#### Fragmento del documento:
Luis Pérez Aguado / Artículo de opinión.- En el aniversario de la caída de los Picachos. Son muchas las ocasiones que nos hace pensar que no hemos avanzado mucho culturalmente, principalmente cuando, por desidia o ignorancia, continuamos dejando que desaparezcan los monumentos más singulares de nuestra historia como sucede con la columna que queda en pie de los Picachos, en Telde, que amenazada de una muerte inminente, espera desesperadamente un aliado que la ayude en su lucha contra la apatía y la lentitud desesperanzadora en la tramitación de proyectos, argucias y maniobras, barreras suficientes para explicar la lentitud de su restauración, que son en definitiva, las causantes de su deplorable aspecto.

#### Datos brutos:

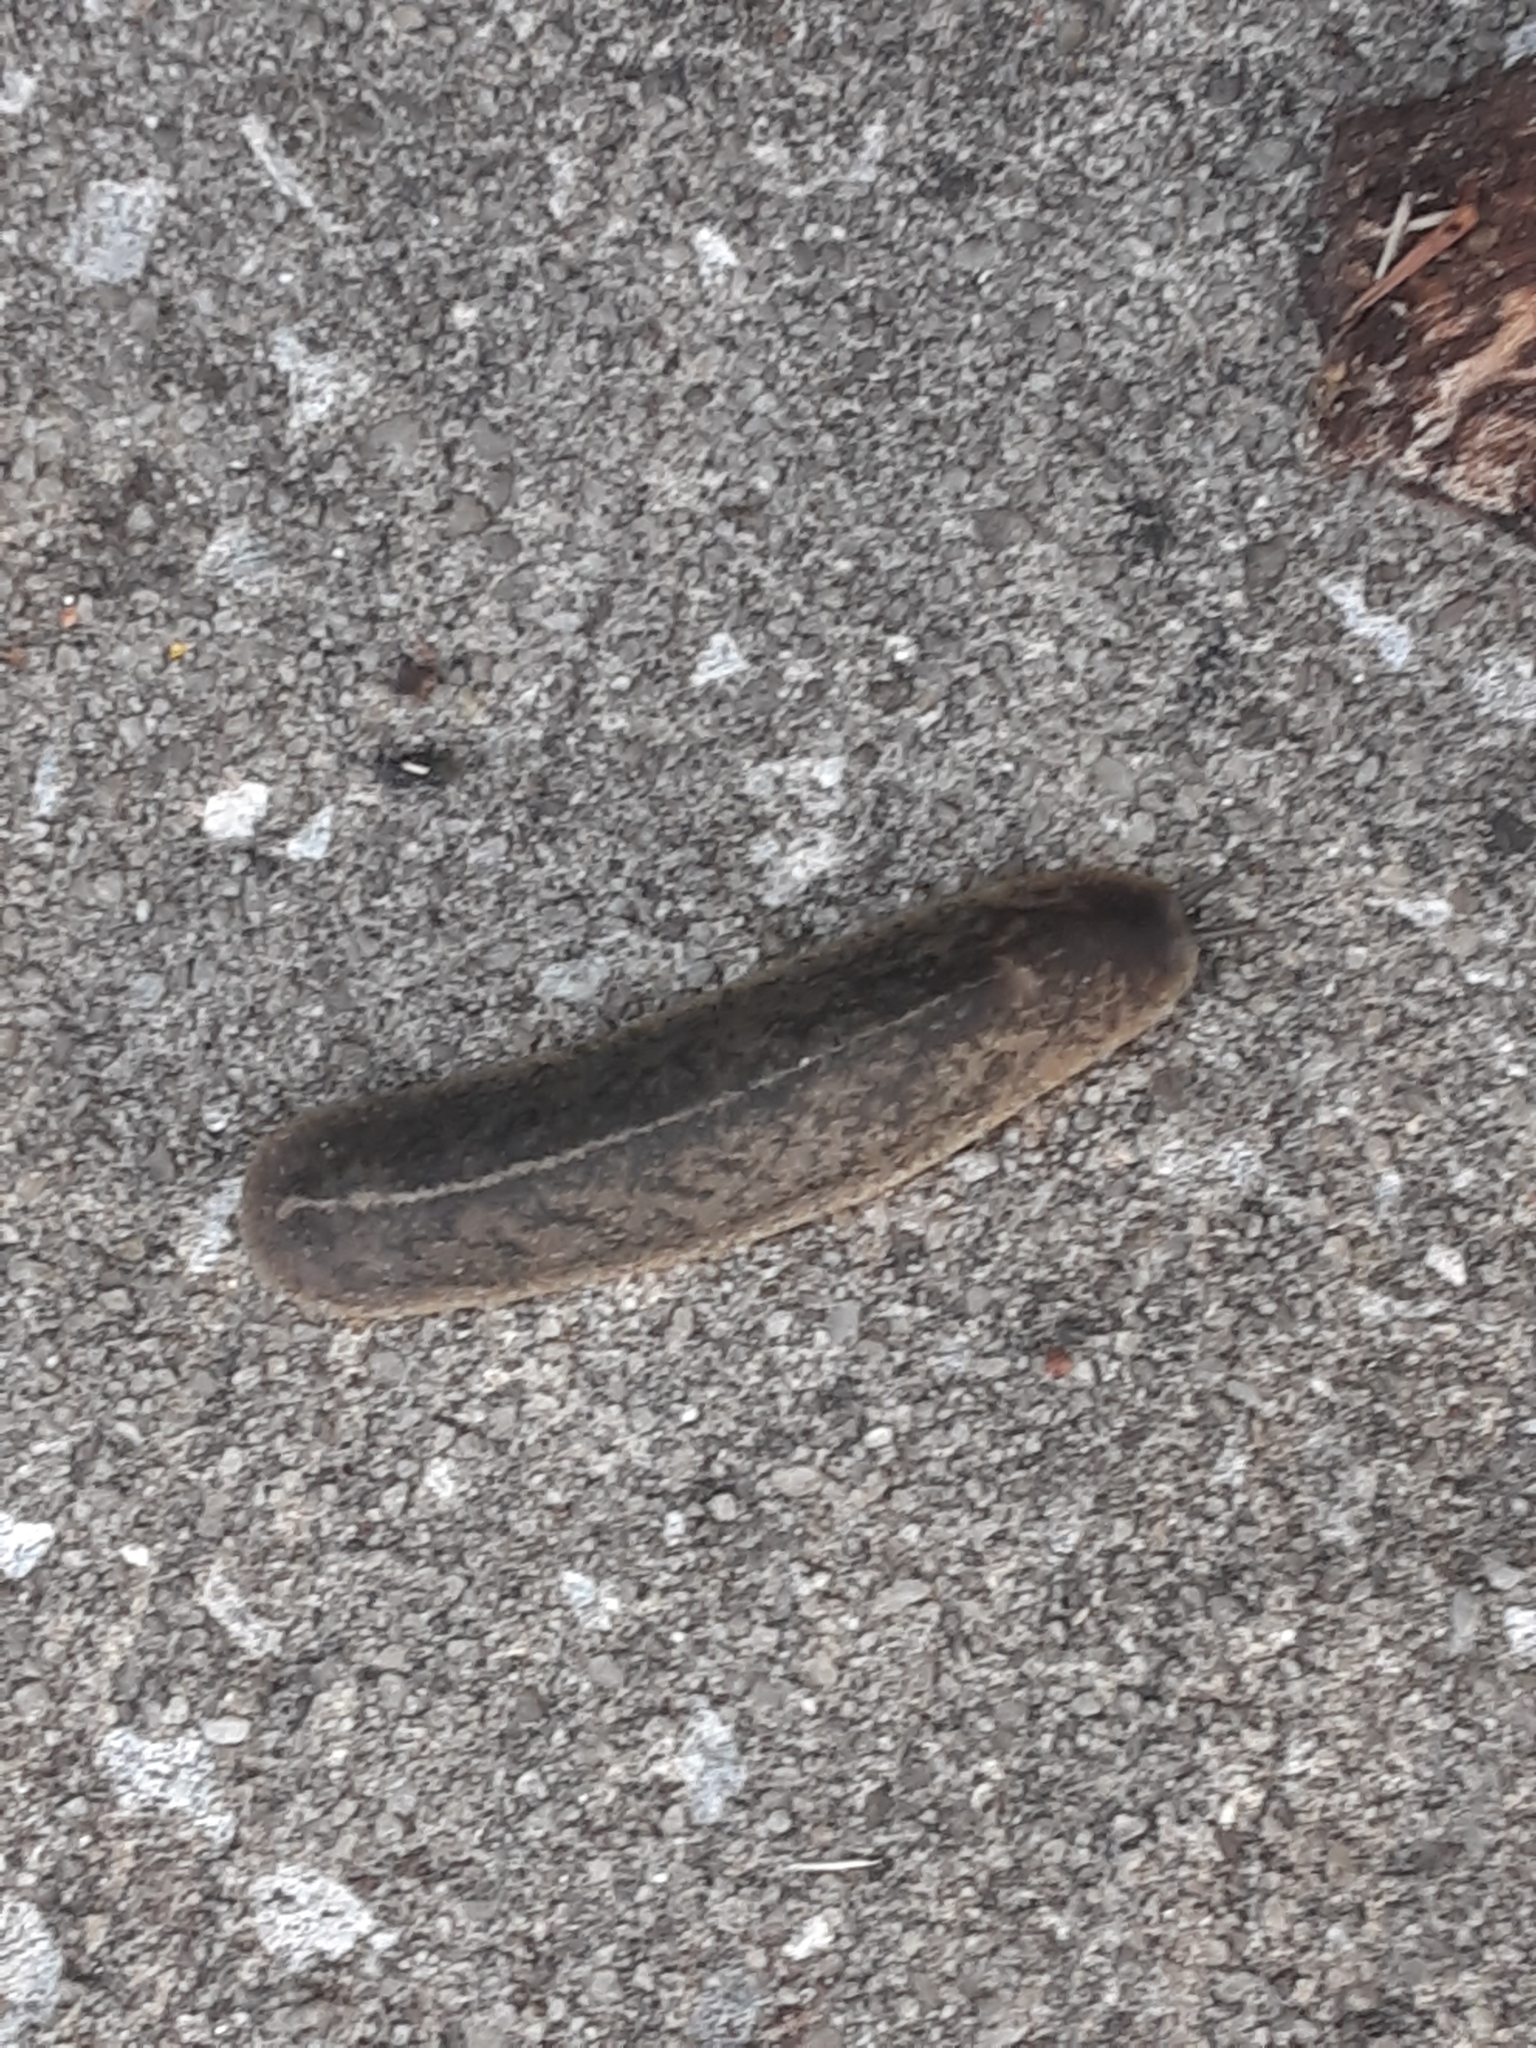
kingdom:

#### Qué hacer:
Prosigue el artículo de opinión sobre la columna de los Picachos de Telde a partir de su última oración.

#### Problema resuelto:
En un lamentable estado de ruina se encuentran los únicos restos del ingenio, que según todos los indicios, mandara construir Bernardino García del Castillo, hijo del conquistador Cristóbal García del Castillo y de su tercera esposa Doña Catalina Fernández de Zurita
Nostálgicos, marginados, parece que estos muros cargados de historia no interesan a nadie. Y, sin embargo, allí vive el pasado como el fermento de su tradición y de su historia. Estos muros (de los que solo queda esta columnas que, con la que cayó hará dieciséis años el día 14 de febrero, tenía como misión elevar el caudal del agua que servía de fuerza motriz para el ingenio haciéndola caer de más altura aumentando así su potencial ) son los vestigios de la historia económica de Telde y de Gran Canaria. Tras la conquista, la agricultura y la industria derivada de la caña de azúcar se convirtieron en las actividades básicas de los moradores de Telde.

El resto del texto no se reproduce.